» Goal of the exercise: Within the records, which lines hold the string "Figure"? Report each one by copying it.

» Input:

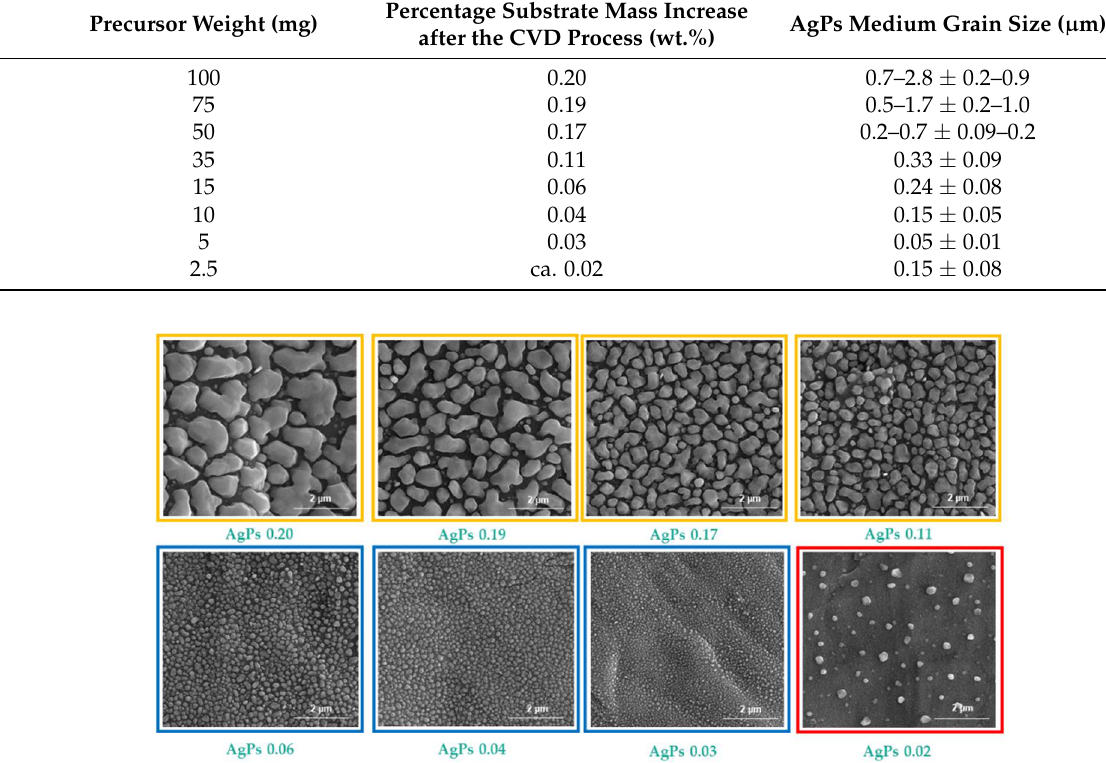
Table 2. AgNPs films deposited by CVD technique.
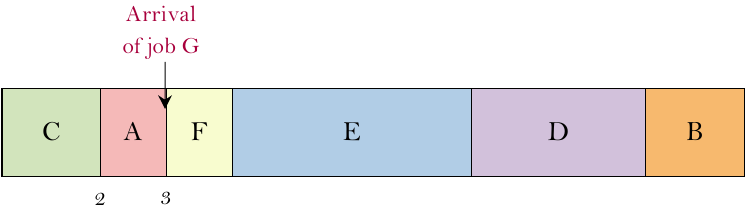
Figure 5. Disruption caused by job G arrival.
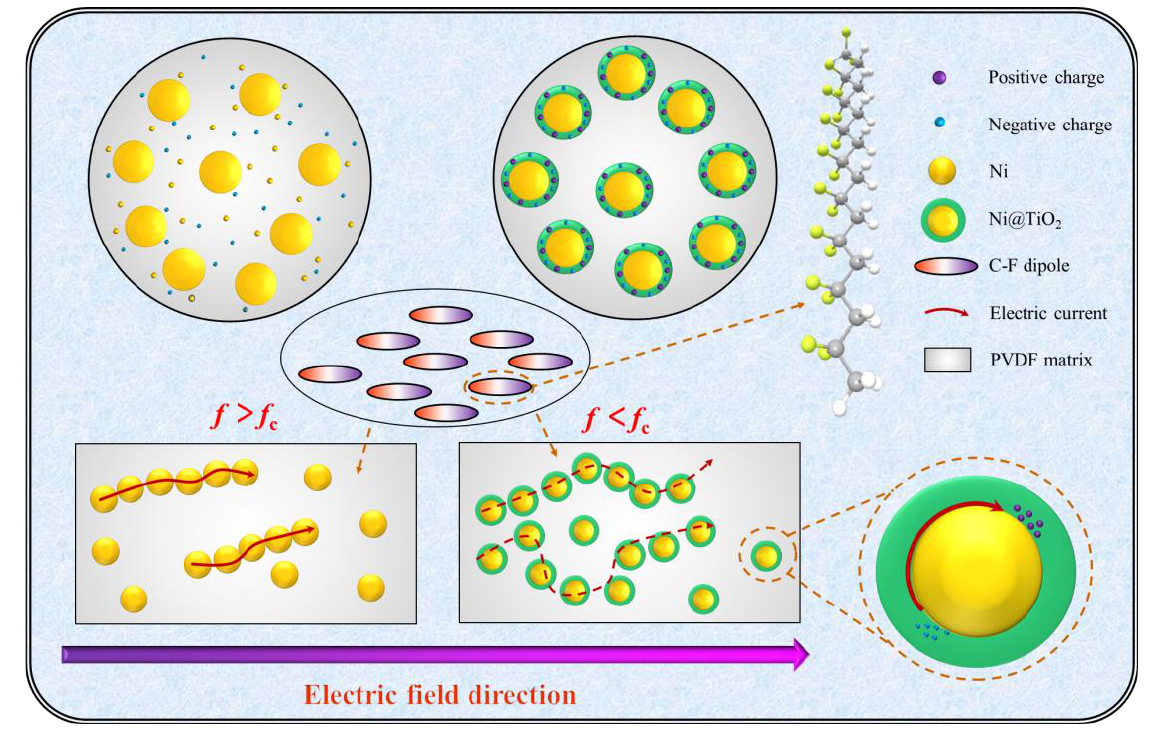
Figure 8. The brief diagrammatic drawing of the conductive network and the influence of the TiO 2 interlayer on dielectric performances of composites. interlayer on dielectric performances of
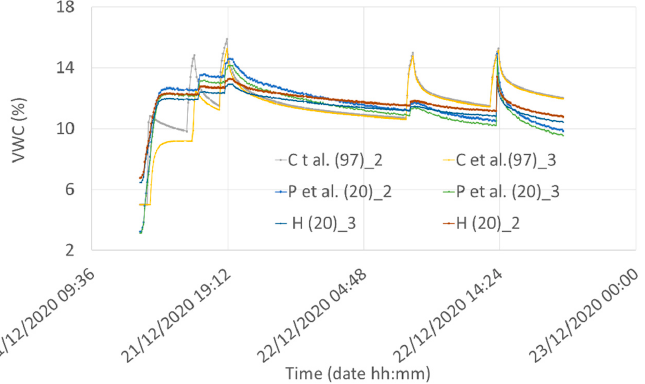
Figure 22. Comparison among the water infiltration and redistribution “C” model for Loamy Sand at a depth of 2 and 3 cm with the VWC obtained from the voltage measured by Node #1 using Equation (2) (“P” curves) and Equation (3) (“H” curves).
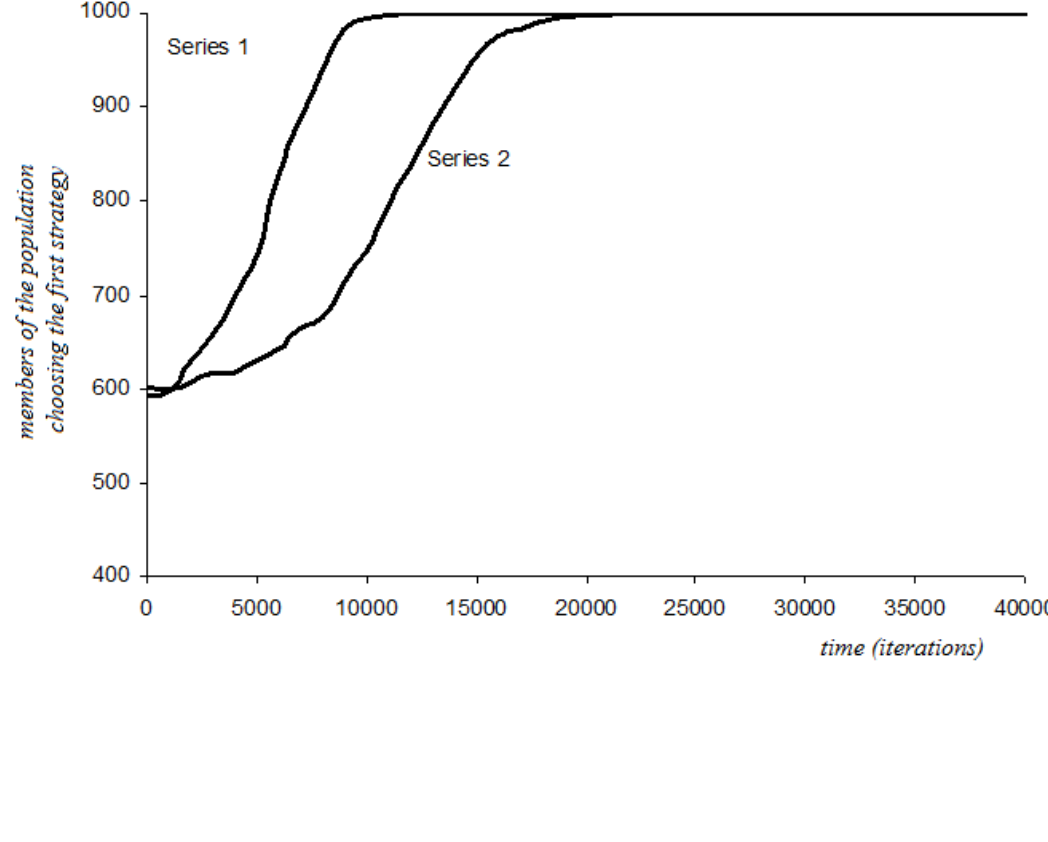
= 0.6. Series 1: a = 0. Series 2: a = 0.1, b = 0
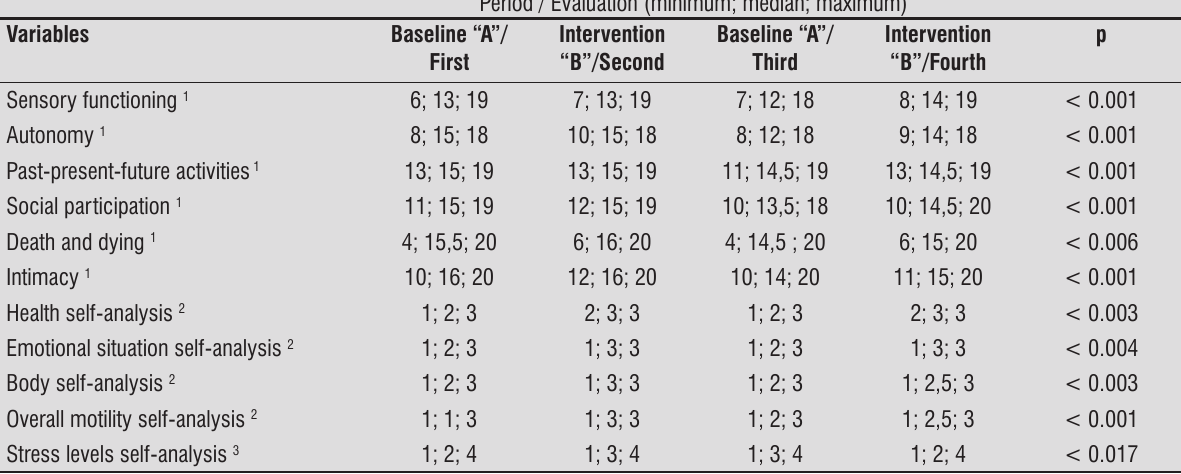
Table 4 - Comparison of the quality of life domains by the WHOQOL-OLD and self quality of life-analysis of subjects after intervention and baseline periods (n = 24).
--
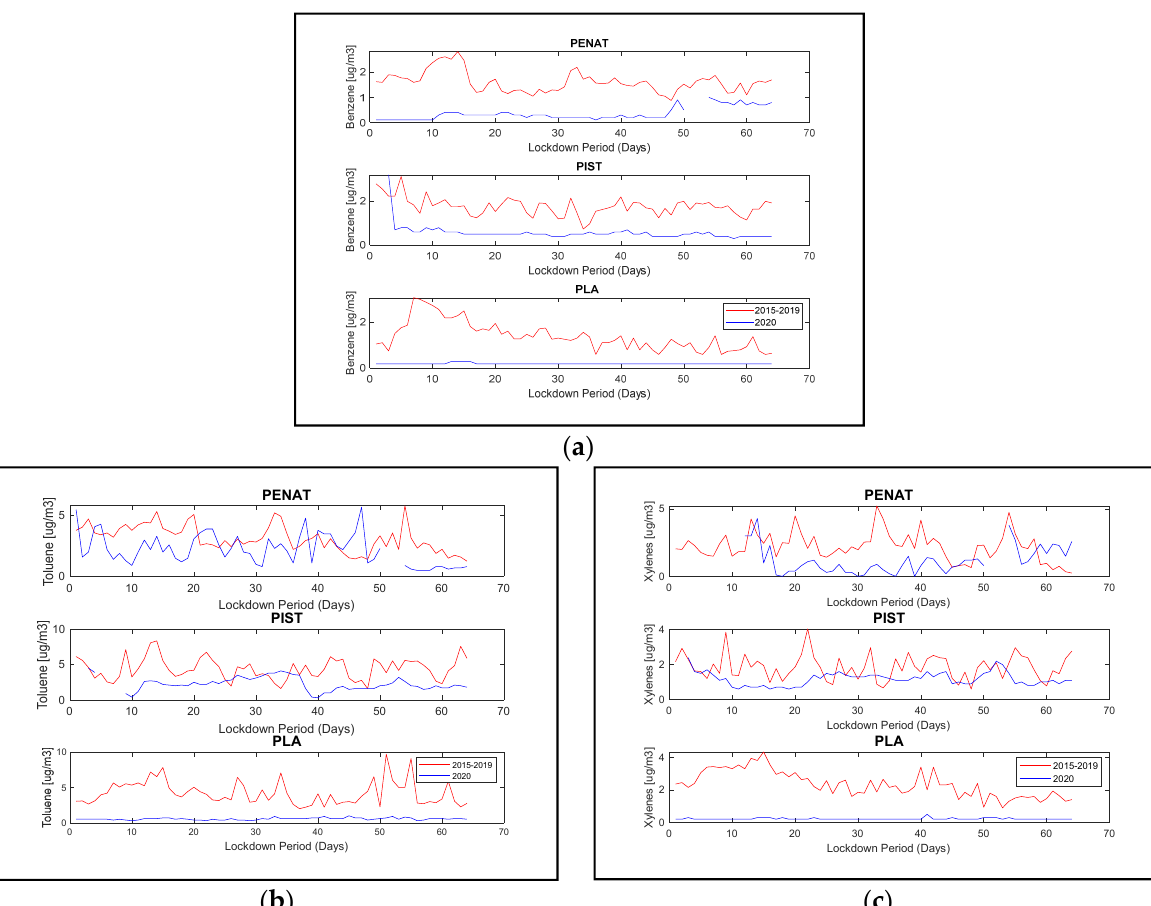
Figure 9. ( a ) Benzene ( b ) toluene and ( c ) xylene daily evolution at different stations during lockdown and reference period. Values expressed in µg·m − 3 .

» Task solution:
Figure 5. Disruption caused by job G arrival.
Figure 8. The brief diagrammatic drawing of the conductive network and the influence of the TiO 2 interlayer on dielectric performances of composites. interlayer on dielectric performances of
Figure 22. Comparison among the water infiltration and redistribution “C” model for Loamy Sand at a depth of 2 and 3 cm with the VWC obtained from the voltage measured by Node #1 using Equation (2) (“P” curves) and Equation (3) (“H” curves).
Figure 9. ( a ) Benzene ( b ) toluene and ( c ) xylene daily evolution at different stations during lockdown and reference period. Values expressed in µg·m − 3 .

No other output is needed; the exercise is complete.